La Croix 1993-1

JÉSUITE, DIPLOMATE ET AVENTURIER EN ORIENT

La vie extraordinaire du missionnaire Guy Tachard envoyé par Louis XIV à la cour de Siam

Dans les histoires des missions ou de la colonisation française, le P. Guy Tachard (1648-1712) n’est que furtivement cite, ou même purement omis. Ce jésuite missionnaire et diplomate méritait d’être sorti de l’oubli. Merci donc à Raphaël Vongsuravatana, jeune historien de 22 ans. Le mémoire de maîtrise qu’il a consacré à cette personnalité hors du commun est aujourd’hui publié (1).
Nous avons plaisir à suivre ce grand voyageur au long de ses quatre allers et retours de la France au Siam et en Inde, plus un cinquième voyage sans retour.Quand la traversée ne dure que six ou sept mois, on la considère comme extrêmement rapide! Sur l’espace restreint des navires, la cohabitation est éprouvante ; on s’y forge autant d’amitiés solides que de haines définitives.

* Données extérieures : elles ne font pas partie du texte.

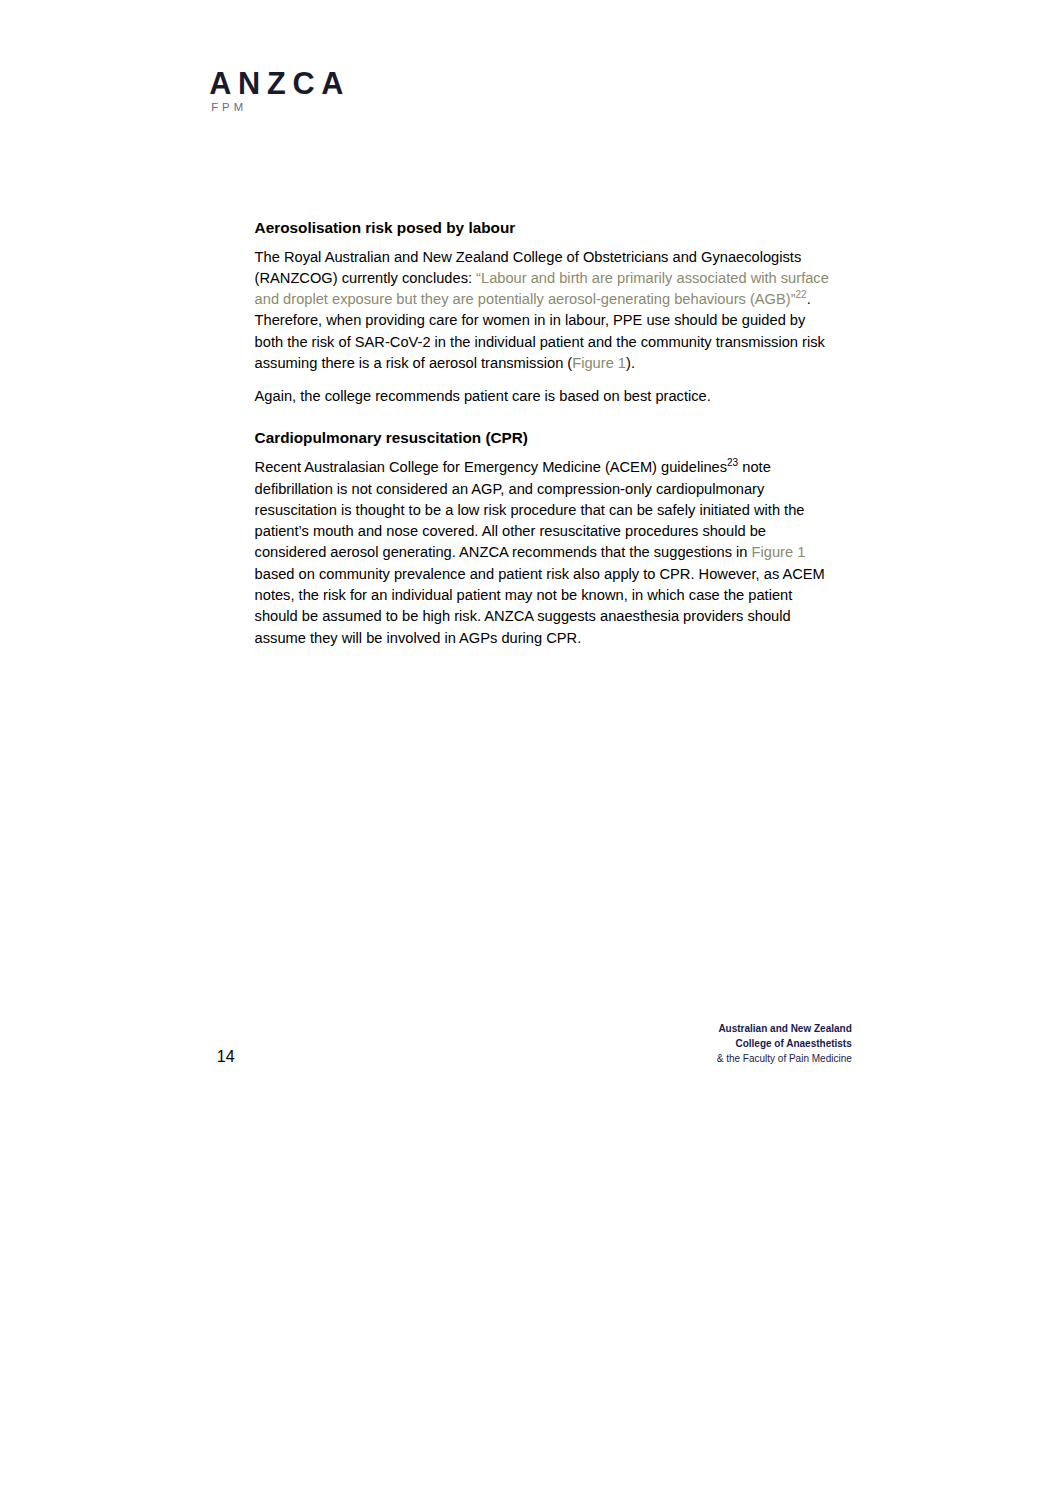ANZCA
FPM
Aerosolisation risk posed by labour
The Royal Australian and New Zealand College of Obstetricians and Gynaecologists (RANZCOG) currently concludes: “Labour and birth are primarily associated with surface and droplet exposure but they are potentially aerosol-generating behaviours (AGB)”22. Therefore, when providing care for women in in labour, PPE use should be guided by both the risk of SAR-CoV-2 in the individual patient and the community transmission risk assuming there is a risk of aerosol transmission (Figure 1).
Again, the college recommends patient care is based on best practice.
Cardiopulmonary resuscitation (CPR)
Recent Australasian College for Emergency Medicine (ACEM) guidelines23 note defibrillation is not considered an AGP, and compression-only cardiopulmonary resuscitation is thought to be a low risk procedure that can be safely initiated with the patient’s mouth and nose covered. All other resuscitative procedures should be considered aerosol generating. ANZCA recommends that the suggestions in Figure 1 based on community prevalence and patient risk also apply to CPR. However, as ACEM notes, the risk for an individual patient may not be known, in which case the patient should be assumed to be high risk. ANZCA suggests anaesthesia providers should assume they will be involved in AGPs during CPR.
14
Australian and New Zealand
College of Anaesthetists
& the Faculty of Pain Medicine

Et les voyages, ce sont aussi les guerres coloniales : le P. Tachard est prisonnier des Hollandais pendant un an.

Le Siam occupe sa vie

Il appartient au groupe des six jésuites-mathématiciens envoyés par Louis XIV en Chine, en 1685, sur le navire qui transporte une ambassade française au roi de Siam. A la gloire des armes en Europe, le roi très chrétien veut ajouter celle du protecteur des sciences et du propagateur de la foi catholique : la conversion espérée du roi de Siam, Naraï, entraînerait celle de tout son peuple.
Le P. Tachard s’arrêtera au Siam. Les circonstances, et un certain goût de l’intrigue font de lui la cheville ouvrière de négociations ténébreuses, à la fois diplomatiques, militaires, économiques et religieuses. Avec un étonnant aventurier grec, Constantin Phaulcon, devenu premier ministre de Siam, Tachard court-circuite les diplomates. En 1686, il se présente entouré de mandarins siamois comme le quasi-ambassadeur de Naraï à la cour de Versailles.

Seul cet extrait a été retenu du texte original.